**** Texte choisi

Sans, donc, m’appuyer nécessairement sur l’exemple d’autres pays, ma conclusion est que dans toute autre configuration qu’un confinement généralisé, le maintien de la fermeture des lieux culturels n’est pas justifiée et que leur ouverture est une obligation autant qu’une nécessité.
Comme Roselyne Bachelot a déclaré, en citant Pablo Neruda « Le Printemps est inexorable », nous lui répondons par le dicton « Mars prépare le Printemps » pour lui dire qu’il est désormais impératif et impérieux de se mettre autour de la table pour discuter des conditions d’une réouverture.
Nous savons qu’elle ne pourra pas se faire de façon « normale » immédiatement mais sans doute par étapes, avec des protocoles sanitaires renforcés et dans des jauges graduées dans le temps.
Jusqu’à un retour à une activité normale (jauges et nombre de séances), la réouverture et la reprise d’activités devront s’accompagner du maintien des aides au secteur (chômage partiel, fonds de solidarité, fonds de compensation).
Selon vous est-il préférable d'attendre une date de réouverture ou mieux vaut-il faire comme cet été, ouvrir les salles quitte à être obligés de refermer ? L'arrêt total est-il préférable au stop and go selon vous ?
La réponse est au-dessus : il est impératif de rouvrir coûte que coûte car une industrie, qui pourtant faisait la fierté de notre pays, s’effondre, et aura toutes les difficultés du monde à se redresser.
En cas de réouverture, comment s'assurer du respect des gestes barrière et du port du masque dans une salle plongée dans le noir ?
Les Français se sont habitués aux protocoles sanitaires et, dans une grande majorité, les respectent et les ont respectés lors de notre réouverture.
César 2021 : "Cette cérémonie n'a pas été utile au cinéma français" selon Roselyne BachelotQu'avez-vous pensé de la cérémonie des César ? A t-elle selon vous permis de faire entendre le message des salles ?

********
**** Données fournies

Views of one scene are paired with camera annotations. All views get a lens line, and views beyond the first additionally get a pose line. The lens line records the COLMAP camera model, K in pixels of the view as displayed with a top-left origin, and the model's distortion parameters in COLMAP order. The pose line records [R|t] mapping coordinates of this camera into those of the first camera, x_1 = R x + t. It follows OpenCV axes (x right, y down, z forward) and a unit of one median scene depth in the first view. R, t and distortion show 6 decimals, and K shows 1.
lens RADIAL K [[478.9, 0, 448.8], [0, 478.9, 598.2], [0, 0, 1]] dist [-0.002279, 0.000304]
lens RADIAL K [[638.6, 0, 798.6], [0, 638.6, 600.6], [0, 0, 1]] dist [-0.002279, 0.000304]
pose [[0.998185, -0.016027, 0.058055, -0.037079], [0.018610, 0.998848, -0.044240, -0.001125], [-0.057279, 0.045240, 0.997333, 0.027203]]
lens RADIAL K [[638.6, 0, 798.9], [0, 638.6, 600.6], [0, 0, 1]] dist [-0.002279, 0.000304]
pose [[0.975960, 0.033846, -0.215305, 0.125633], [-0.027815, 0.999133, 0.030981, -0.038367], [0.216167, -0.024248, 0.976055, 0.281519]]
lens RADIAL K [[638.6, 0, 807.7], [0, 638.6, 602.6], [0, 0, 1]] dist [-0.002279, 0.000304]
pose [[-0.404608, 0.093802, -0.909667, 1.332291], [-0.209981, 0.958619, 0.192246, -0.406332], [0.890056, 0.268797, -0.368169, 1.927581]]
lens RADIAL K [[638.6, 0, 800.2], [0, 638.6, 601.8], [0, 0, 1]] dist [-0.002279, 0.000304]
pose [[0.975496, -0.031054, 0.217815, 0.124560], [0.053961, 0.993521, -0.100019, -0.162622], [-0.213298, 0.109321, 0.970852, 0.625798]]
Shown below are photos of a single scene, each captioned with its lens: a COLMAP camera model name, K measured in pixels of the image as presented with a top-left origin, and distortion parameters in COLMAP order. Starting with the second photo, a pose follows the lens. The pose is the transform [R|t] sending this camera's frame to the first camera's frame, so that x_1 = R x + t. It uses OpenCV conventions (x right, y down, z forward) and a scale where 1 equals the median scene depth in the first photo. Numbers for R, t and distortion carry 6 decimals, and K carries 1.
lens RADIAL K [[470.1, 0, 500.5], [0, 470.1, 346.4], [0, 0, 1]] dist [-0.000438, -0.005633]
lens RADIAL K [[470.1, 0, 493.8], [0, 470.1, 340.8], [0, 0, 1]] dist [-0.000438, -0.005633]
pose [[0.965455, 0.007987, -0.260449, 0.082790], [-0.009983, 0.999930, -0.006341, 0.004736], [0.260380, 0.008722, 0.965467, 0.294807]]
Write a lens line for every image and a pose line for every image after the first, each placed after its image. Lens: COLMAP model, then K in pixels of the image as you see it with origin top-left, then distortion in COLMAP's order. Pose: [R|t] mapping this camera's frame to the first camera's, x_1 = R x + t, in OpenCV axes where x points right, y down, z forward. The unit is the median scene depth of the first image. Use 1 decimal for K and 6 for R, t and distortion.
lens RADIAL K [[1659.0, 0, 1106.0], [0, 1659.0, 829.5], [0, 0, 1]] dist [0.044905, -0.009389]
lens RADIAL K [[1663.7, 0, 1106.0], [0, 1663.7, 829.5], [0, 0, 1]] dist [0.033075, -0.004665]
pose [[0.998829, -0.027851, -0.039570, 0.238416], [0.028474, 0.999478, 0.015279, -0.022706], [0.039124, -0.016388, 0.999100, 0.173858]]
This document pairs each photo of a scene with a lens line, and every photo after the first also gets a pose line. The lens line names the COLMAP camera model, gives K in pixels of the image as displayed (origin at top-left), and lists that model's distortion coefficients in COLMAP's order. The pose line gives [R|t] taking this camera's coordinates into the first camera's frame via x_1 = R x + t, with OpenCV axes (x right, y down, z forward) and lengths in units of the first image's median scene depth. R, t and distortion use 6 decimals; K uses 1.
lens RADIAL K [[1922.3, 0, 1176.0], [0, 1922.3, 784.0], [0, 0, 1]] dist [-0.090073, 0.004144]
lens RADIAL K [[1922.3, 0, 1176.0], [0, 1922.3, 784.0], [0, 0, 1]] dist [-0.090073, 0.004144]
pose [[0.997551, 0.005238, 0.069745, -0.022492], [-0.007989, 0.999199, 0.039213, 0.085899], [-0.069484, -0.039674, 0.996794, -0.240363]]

********

Questions d'étude:
A. D'après le texte sur la réouverture des lieux culturels, les affirmations suivantes sont-elles exactes ? Répondez par oui ou par non et citez les mots du texte qui le prouvent. (i) La réouverture pourra se faire immédiatement de façon normale. (ii) Les aides au secteur devront être maintenues jusqu'au retour à une activité normale. (iii) Roselyne Bachelot a cité Pablo Neruda.
B. Rédigez la suite du texte sur la réouverture des lieux culturels, à partir de sa dernière phrase.
Les lignes de données n'ont aucun rapport avec le texte sur la réouverture des lieux culturels.

Corrigé:
A.
(i) Non : « Nous savons qu’elle ne pourra pas se faire de façon « normale » immédiatement ».
(ii) Oui : « Jusqu’à un retour à une activité normale (jauges et nombre de séances), la réouverture et la reprise d’activités devront s’accompagner du maintien des aides au secteur ».
(iii) Oui : « Roselyne Bachelot a déclaré, en citant Pablo Neruda « Le Printemps est inexorable » ».

B.
Au-delà de mon appréciation personnelle sur le ton de la soirée et les interventions des uns et des autres – le goût pour l’humour et la provocation est subjectif -, les critiques à l’égard de la Ministre de la Culture et du gouvernement et les revendications ont été très nombreuses et à il a rarement été autant question des salles de cinéma et de leur réouverture.
De nombreuses voix se sont élevées alors qu’elles s’étaient assez peu exprimées jusqu’à maintenant, à l’inverse de Kassovitz qui gageait sur la disparition des salles. On a beaucoup glosé sur l’ouverture de Marina Foïs ou sur le happening de Corinne Masiero, c’est oublier les paroles très justes prononcées par Stéphane Demoustier ou Anny Duperey sur la nécessité d’une politique culturelle.
Les salles se sentant soutenues désormais par l’ensemble de la profession
Si la cérémonie a été reçue de façon mitigée par les exploitants eux-mêmes craignant qu’elle ne serve pas les salles, je pense au contraire qu’elle a constitué un point de rupture, les salles se sentant soutenues désormais par l’ensemble de la profession et prêtes à en découdre.
S’agissant de la réaction de Roselyne Bachelot elle-même, notamment dans les déclarations qu’elle a faites sur RTL, il est regrettable de constater qu’elle continue à se situer uniquement sur les aspects des soutiens financiers au secteur : elle parle du cinéma comme d’une industrie et des César comme d'une vitrine pour le vendre à l’international. Elle dénonce le côté « meeting politique » et oublie précisément toute la dimension politique que revêt le cinéma.
Elle prétend enfin que « la cérémonie n’a pas été utile au cinéma français ». Je pense l’inverse et j’irais même jusqu’à dire qu’il y a des mots qu’une ministre qui a fait la démonstration de son inutilité ne devrait pas prononcer : ce qui aurait été utile pour le cinéma français c’est de le reconnaître pour ce qu’il est et d’avoir une véritable politique culturelle face à la crise.